—Présent, mon capitaine! répondit Jean le Clope en sortant de dessous la table, où il s'était réfugié; je vous prie de me pardonner, mais je ne savais qui approchait de la maison, et l'on fait tant de propos sur mon compte!
—Bien injustes, assurément! dit en souriant le marquis. Mais réponds-moi, mon ami; je ne t'ai pas revu depuis certain événement. Je t'ai fait remettre une petite récompense par Adamas, à qui tu as juré d'avoir exécuté fidèlement mes ordres. Ayant un moment ce soir pour te parler sans témoins, je souhaite savoir de toi quelques détails sur la manière dont tu as fait les choses.
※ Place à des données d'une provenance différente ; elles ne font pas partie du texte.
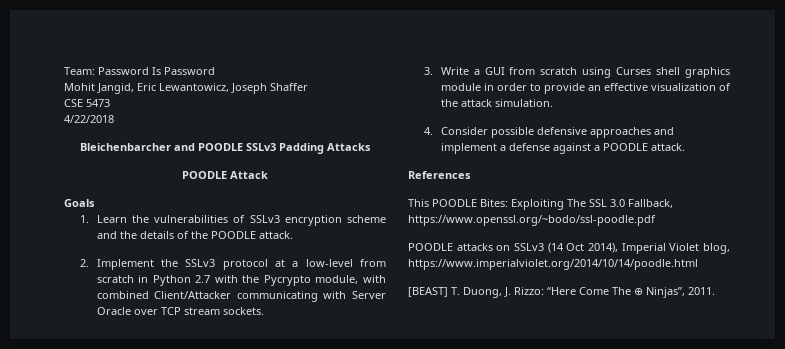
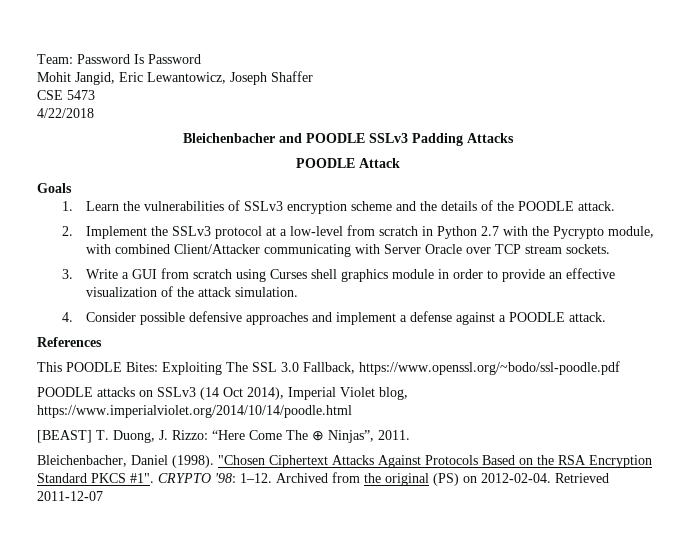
[80,143,171,151] Bleichenbarcher -> [182,133,275,143] Bleichenbacher
(715, 291) none -> [37,455,652,468] [37,472,609,486] [37,491,103,501] // Bleichenbacher, Daniel (1998). "Chosen Ciphertext Attacks Against Protocols Based on the RSA Encryption Standard PKCS #1". CRYPTO '98: 1–12. Archived from the original (PS) on 2012-02-04. Retrieved 2011-12-07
—Quoi, mon capitaine? il n'y a pas deux manières d'enterrer un mort, et j'y ai fait office de chrétien aussi chrétiennement que l'eût fait le prieur de ma communauté.
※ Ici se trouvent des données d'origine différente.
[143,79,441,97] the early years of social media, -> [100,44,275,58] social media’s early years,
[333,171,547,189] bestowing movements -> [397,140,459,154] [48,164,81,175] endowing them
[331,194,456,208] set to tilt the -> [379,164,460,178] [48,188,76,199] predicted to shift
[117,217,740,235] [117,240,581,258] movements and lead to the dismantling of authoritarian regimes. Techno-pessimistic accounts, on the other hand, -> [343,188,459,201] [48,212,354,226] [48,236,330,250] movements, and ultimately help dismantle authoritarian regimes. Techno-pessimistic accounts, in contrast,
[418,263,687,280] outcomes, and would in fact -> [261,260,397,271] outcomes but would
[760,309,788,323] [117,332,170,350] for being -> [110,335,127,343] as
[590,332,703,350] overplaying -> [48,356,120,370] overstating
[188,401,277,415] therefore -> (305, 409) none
—Je n'en doute pas, mon camarade; mais as-tu été prudent?
—Mon capitaine doute de moi? s'écria l'invalide avec une sensibilité qui se développait particulièrement en lui après souper.
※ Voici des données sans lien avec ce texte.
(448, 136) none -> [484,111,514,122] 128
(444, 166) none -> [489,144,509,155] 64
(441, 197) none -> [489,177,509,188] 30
—Je doute, non pas de ta discrétion, Jean, mais un peu de ton adresse à cacher cette sépulture; car la mort de M. d'Alvimar est aujourd'hui connue de mes ennemis, et pourtant je ne saurais douter de la fidélité de mes gens, non plus que de la tienne.
—Hélas! monsieur le marquis, vos gens n'étaient pas seuls dans le secret, observa judicieusement la Caille-Bottée; ceux de M. d'Ars ont pu parler, et, d'ailleurs, ne cherchiez-vous pas, cette nuit-là, un homme que vous vouliez tenir et qui s'est échappé?
—Il est vrai; c'est celui-là seul que j'accuse. Je ne viens point, mes amis, pour vous faire des reproches, mais pour vous demander où, quand et comment vous avez donné la sépulture à ce cadavre.
—Où? dit Jean le Clope en regardant la Caille-Bottée. C'est en notre jardin, et, si vous voulez voir la place...
—Je n'en suis point curieux. Mais faisait-il nuit grande ou petit jour?